Inclusion is central to Neil’s mission
Making KFC an inclusive workplace has been “a journey” and it remains a “daily commitment”, Neil says.
“It’s a discipline to be inclusive, consciously inclusive, because we all have bias and we all have a lived experience. Intersectionality is the most beautiful thing about humanity, but it’s also the trickiest when it comes to really understanding the nuance and the dynamic that you have to create for everyone to feel that they’ve got a seat at the table.”
KFC boss Neil Piper. (Provided)
It’s vital people feel they can show up as their authentic selves in the workplace, Neil says. That’s the culture he says they’re building at KFC, but that isn’t always easy for employees who have been conditioned to think they need to separate their work life from their personal life.
“There’s just one of you and you apply yourself in different contexts, but we just want you. That comes with your brilliance, your fears, your foibles. We want all of that.”
They also want people to be able to feel vulnerable at work, which is why they’ve introduced employee resource groups. They have specific groups for employees from ethnic minority backgrounds, for women, for people with neurodiversities, and for LGBTQ+ staff members. That group is aptly called Kentucky Fried Pride, and Neil is its executive sponsor. Core to the group has been making sure it’s accessible to staff working in restaurants across the UK and Ireland.

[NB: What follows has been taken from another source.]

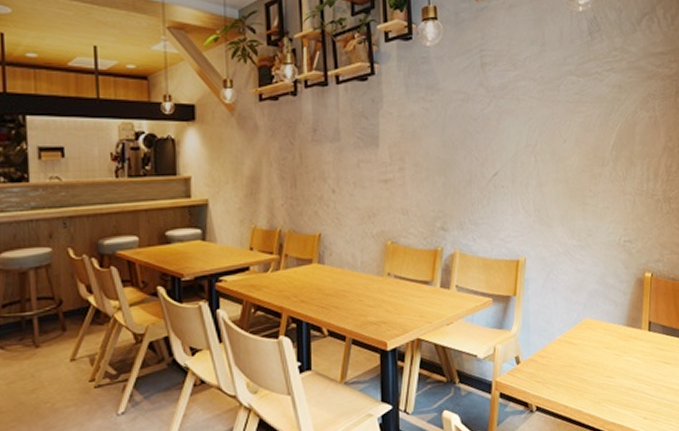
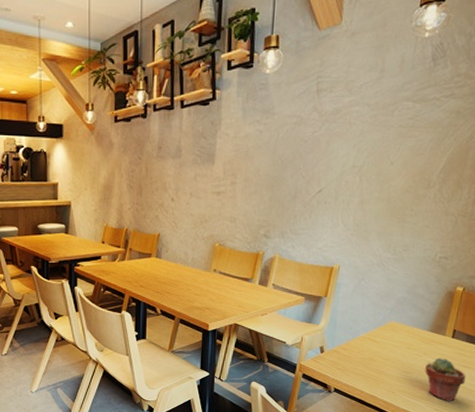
potted succulent: none [627,355,668,407] -> present [425,357,466,402]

“It galvanised this huge membership flurry straight away of people within the LGBTQ+ community and allies,” Neil says. “It’s rapidly got to over two and a half thousand people. We’re a 30,000 strong organisation so that’s really big membership, and it’s active membership.”
The group isn’t just there to celebrate KFC as a company – Neil and his corporate colleagues have encouraged members to challenge the company on policies so they can make a “meaningful difference”. Most recently, KFC has worked with Stonewall to review the language it uses in its policies to make sure it’s inclusive.
Kentucky Fried Chicken KFC fast food restaurant sign. (Education Images/Universal Images Group via Getty)
He’s been heartened to hear from LGBTQ+ staff working in restaurants about how KFC has become a “safe haven” for them. He recently had a lunch with trans employees and was amazed to hear them talk “so encouragingly and heartwarmingly about how KFC and the people they work with became their place of acceptance”.
“It really was so moving that this fried chicken shop can actually be so much more for people who need it,” Neil says.
“What does it mean to be included? It would be the four walls of the restaurant being a safe haven for people in our community that need it.”